» EXERCISE
Convert the text lines of all the records below into a Markdown table with two columns, "Number" for the row number and "Text" for the line. Omit blank lines and leave the pictures out of the answer.

┌─ PROVIDED MATERIAL

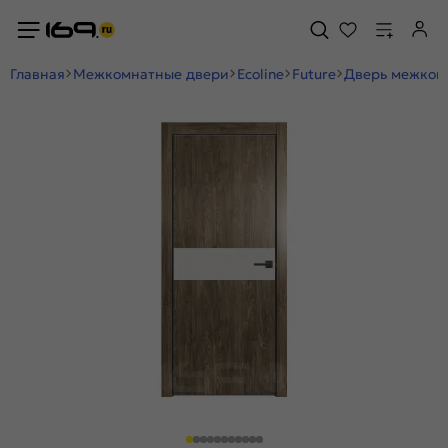
Главная
Межкомнатные двери
Ecoline
Future
Дверь межкомн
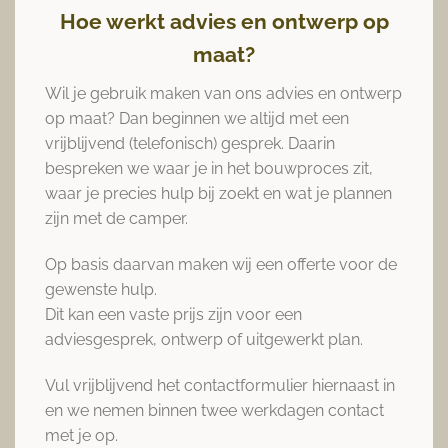
Hoe werkt advies en ontwerp op
maat?
Wil je gebruik maken van ons advies en ontwerp
op maat? Dan beginnen we altijd met een
vrijblijvend (telefonisch) gesprek. Daarin
bespreken we waar je in het bouwproces zit,
waar je precies hulp bij zoekt en wat je plannen
zijn met de camper.
Op basis daarvan maken wij een offerte voor de
gewenste hulp.
Dit kan een vaste prijs zijn voor een
adviesgesprek, ontwerp of uitgewerkt plan.
Vul vrijblijvend het contactformulier hiernaast in
en we nemen binnen twee werkdagen contact
met je op.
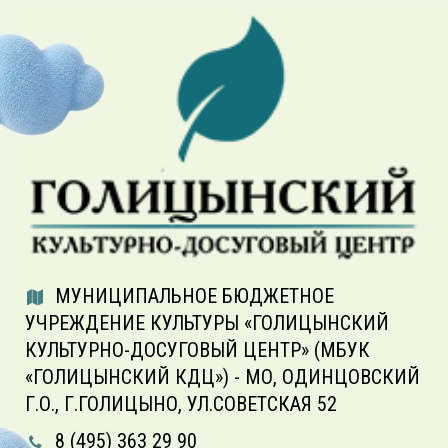
МУНИЦИПАЛЬНОЕ БЮДЖЕТНОЕ
УЧРЕЖДЕНИЕ КУЛЬТУРЫ «ГОЛИЦЫНСКИЙ
КУЛЬТУРНО-ДОСУГОВЫЙ ЦЕНТР» (МБУК
«ГОЛИЦЫНСКИЙ КДЦ») - МО, ОДИНЦОВСКИЙ
Г.О., Г.ГОЛИЦЫНО, УЛ.СОВЕТСКАЯ 52
8 (495) 363 29 90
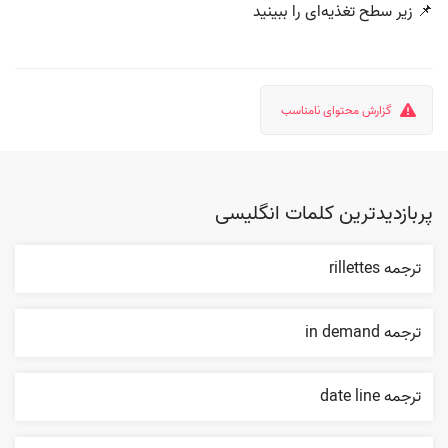
📌 زیر سطح تغذیه‌ای را ببینید
گزارش محتوای نامناسب
پربازدیدترین کلمات انگلیسی
ترجمه rillettes
ترجمه in demand
ترجمه date line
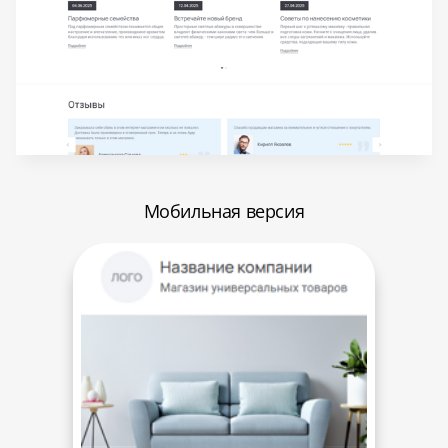
Мобильная версия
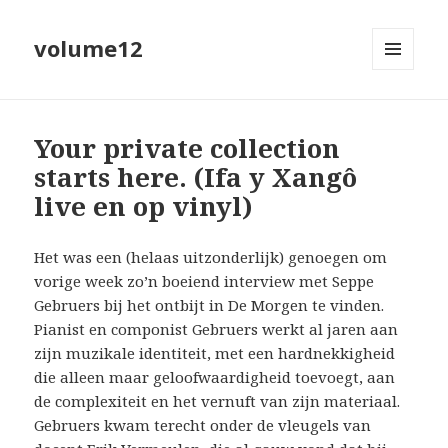
volume12
MENU
EN
WIDGETS
Your private collection
starts here. (Ifa y Xangô
live en op vinyl)
Het was een (helaas uitzonderlijk) genoegen om
vorige week zo’n boeiend interview met Seppe
Gebruers bij het ontbijt in De Morgen te vinden.
Pianist en componist Gebruers werkt al jaren aan
zijn muzikale identiteit, met een hardnekkigheid
die alleen maar geloofwaardigheid toevoegt, aan
de complexiteit en het vernuft van zijn materiaal.
Gebruers kwam terecht onder de vleugels van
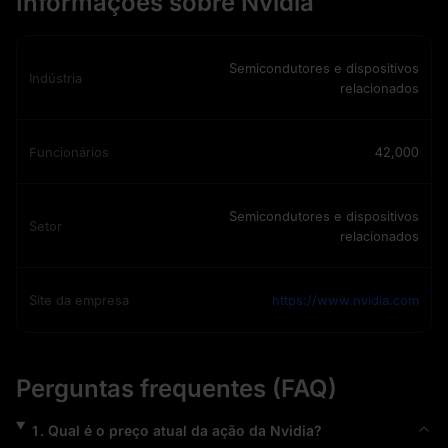
Informações sobre Nvidia
Semicondutores e dispositivos
Indústria
relacionados
Funcionários
42,000
Semicondutores e dispositivos
Setor
relacionados
Site da empresa
https://www.nvidia.com
Perguntas frequentes (FAQ)
1
.
Qual é o preço atual da ação da
Nvidia
?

└─

» EXERCISE OUTPUT
| Number | Text |
|---|---|
| 1 | Главная |
| 2 | Межкомнатные двери |
| 3 | Ecoline |
| 4 | Future |
| 5 | Дверь межкомн |
| 6 | Hoe werkt advies en ontwerp op |
| 7 | maat? |
| 8 | Wil je gebruik maken van ons advies en ontwerp |
| 9 | op maat? Dan beginnen we altijd met een |
| 10 | vrijblijvend (telefonisch) gesprek. Daarin |
| 11 | bespreken we waar je in het bouwproces zit, |
| 12 | waar je precies hulp bij zoekt en wat je plannen |
| 13 | zijn met de camper. |
| 14 | Op basis daarvan maken wij een offerte voor de |
| 15 | gewenste hulp. |
| 16 | Dit kan een vaste prijs zijn voor een |
| 17 | adviesgesprek, ontwerp of uitgewerkt plan. |
| 18 | Vul vrijblijvend het contactformulier hiernaast in |
| 19 | en we nemen binnen twee werkdagen contact |
| 20 | met je op. |
| 21 | МУНИЦИПАЛЬНОЕ БЮДЖЕТНОЕ |
| 22 | УЧРЕЖДЕНИЕ КУЛЬТУРЫ «ГОЛИЦЫНСКИЙ |
| 23 | КУЛЬТУРНО-ДОСУГОВЫЙ ЦЕНТР» (МБУК |
| 24 | «ГОЛИЦЫНСКИЙ КДЦ») - МО, ОДИНЦОВСКИЙ |
| 25 | Г.О., Г.ГОЛИЦЫНО, УЛ.СОВЕТСКАЯ 52 |
| 26 | 8 (495) 363 29 90 |
| 27 | 📌 زیر سطح تغذیه‌ای را ببینید |
| 28 | گزارش محتوای نامناسب |
| 29 | پربازدیدترین کلمات انگلیسی |
| 30 | ترجمه rillettes |
| 31 | ترجمه in demand |
| 32 | ترجمه date line |
| 33 | Мобильная версия |
| 34 | volume12 |
| 35 | MENU |
| 36 | EN |
| 37 | WIDGETS |
| 38 | Your private collection |
| 39 | starts here. (Ifa y Xangô |
| 40 | live en op vinyl) |
| 41 | Het was een (helaas uitzonderlijk) genoegen om |
| 42 | vorige week zo’n boeiend interview met Seppe |
| 43 | Gebruers bij het ontbijt in De Morgen te vinden. |
| 44 | Pianist en componist Gebruers werkt al jaren aan |
| 45 | zijn muzikale identiteit, met een hardnekkigheid |
| 46 | die alleen maar geloofwaardigheid toevoegt, aan |
| 47 | de complexiteit en het vernuft van zijn materiaal. |
| 48 | Gebruers kwam terecht onder de vleugels van |
| 49 | Informações sobre Nvidia |
| 50 | Semicondutores e dispositivos |
| 51 | Indústria |
| 52 | relacionados |
| 53 | Funcionários |
| 54 | 42,000 |
| 55 | Semicondutores e dispositivos |
| 56 | Setor |
| 57 | relacionados |
| 58 | Site da empresa |
| 59 | https://www.nvidia.com |
| 60 | Perguntas frequentes (FAQ) |
| 61 | 1 |
| 62 | . |
| 63 | Qual é o preço atual da ação da |
| 64 | Nvidia |
| 65 | ? |